TO DO>
(1) Answer these about the Love in Shadow album page, one line each:
(a) At which studio was the album recorded?
(b) Which release follows Love in Shadow in the Sumac chronology?
(c) Where and when did the band tour after the album?
(2) Reproduce the part of the Love in Shadow album page that opens with the words containing "- Genre: Post-metal;" and closes with "in early 2019.".
(3) Carry on the Love in Shadow album page from its last sentence.

DOCUMENT SECTION>
......

Studio album by Sumac
- Released: September 21, 2018
- Recorded: September 2017
- Studio: Robert Lang (Shoreline, Washington)
- Genre: Post-metal; sludge metal;
- Length: 66:09
- Label: Thrill Jockey
- Producer: Kurt Ballou; Aaron Turner;

Sumac chronology
| American Dollar Bill – Keep Facing Sideways, You're Too Hideous to Look at Face On (2018) | Love in Shadow (2018) | May You Be Held (2019) |

= Love in Shadow =

Love in Shadow is the third studio album by American post-metal band Sumac. It was released on September 21, 2018 through Thrill Jockey. Like the band's experimental collaboration with Keiji Haino earlier in 2018, much of the album was recorded improvisationally. Love in Shadow was followed by a tour of the United States in early 2019.

......

DATA SECTION>
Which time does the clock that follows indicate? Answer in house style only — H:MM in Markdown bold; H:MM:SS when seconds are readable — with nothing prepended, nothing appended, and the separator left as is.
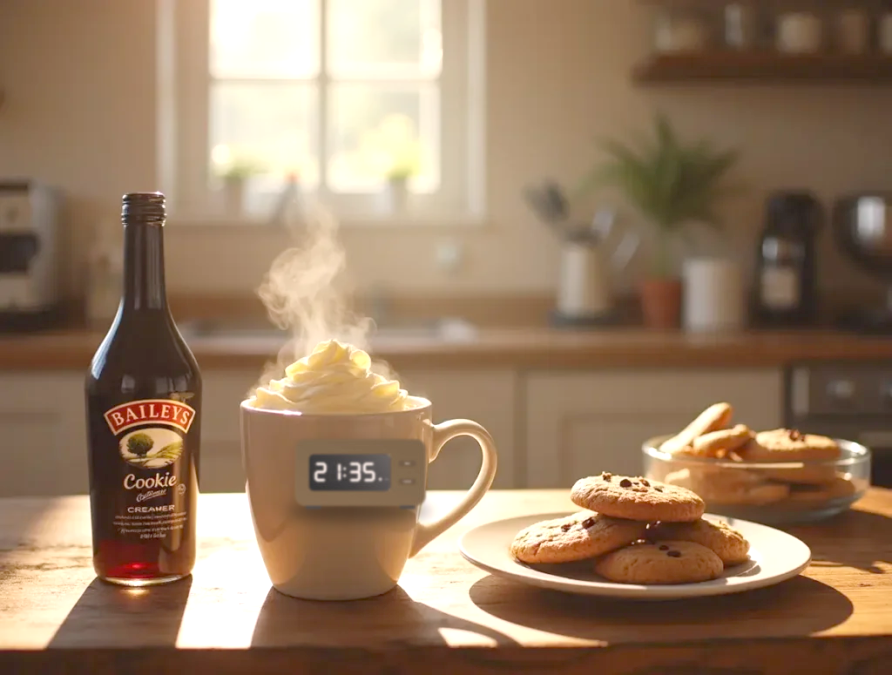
**21:35**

......

RESULTS BY TASK>
(1)
(a) Robert Lang, in Shoreline, Washington.
(b) May You Be Held (2019).
(c) In the United States, in early 2019.

(2)
- Genre: Post-metal; sludge metal;
- Length: 66:09
- Label: Thrill Jockey
- Producer: Kurt Ballou; Aaron Turner;

Sumac chronology
| American Dollar Bill – Keep Facing Sideways, You're Too Hideous to Look at Face On (2018) | Love in Shadow (2018) | May You Be Held (2019) |

= Love in Shadow =

Love in Shadow is the third studio album by American post-metal band Sumac. It was released on September 21, 2018 through Thrill Jockey. Like the band's experimental collaboration with Keiji Haino earlier in 2018, much of the album was recorded improvisationally. Love in Shadow was followed by a tour of the United States in early 2019.

(3)
==Critical reception==

Love in Shadow was met with mostly positive reception. The album received an average score of 78/100 from 6 reviews on Metacritic, indicating "generally favorable reviews". Paul Simpson of AllMusic described the album as "a bracing expression of visceral emotions that refuses to go the easiest, most comforting route, as well as the most focused Sumac album yet". Both Chrostopher R. Weingarten of Rolling Stone and Spyros Stasis of PopMatters wrote that Love in Shadow broke new ground, and Pitchfork's Grayson Haver Currin said that Sumac turned "from good to staggering" on the album. Sputnikmusic called the album "startlingly unique" and "the most dynamic and interesting album that Aaron Turner has ever created", but wrote that some of the new ideas were jarring and out of place.

Professional ratings
Aggregate scores
| Source | Rating |
| Metacritic | 78/100 |
Review scores
| Source | Rating |
| AllMusic | Star Half star |
| Pitchfork | 7.8/10 |
| PopMatters | 9/10 |
| Rolling Stone | Star Half star |
| Sputnikmusic | 3.6/5 |

===Accolades===

Accolades for Love in Shadow
Year: Publication; Accolade; Rank; Ref.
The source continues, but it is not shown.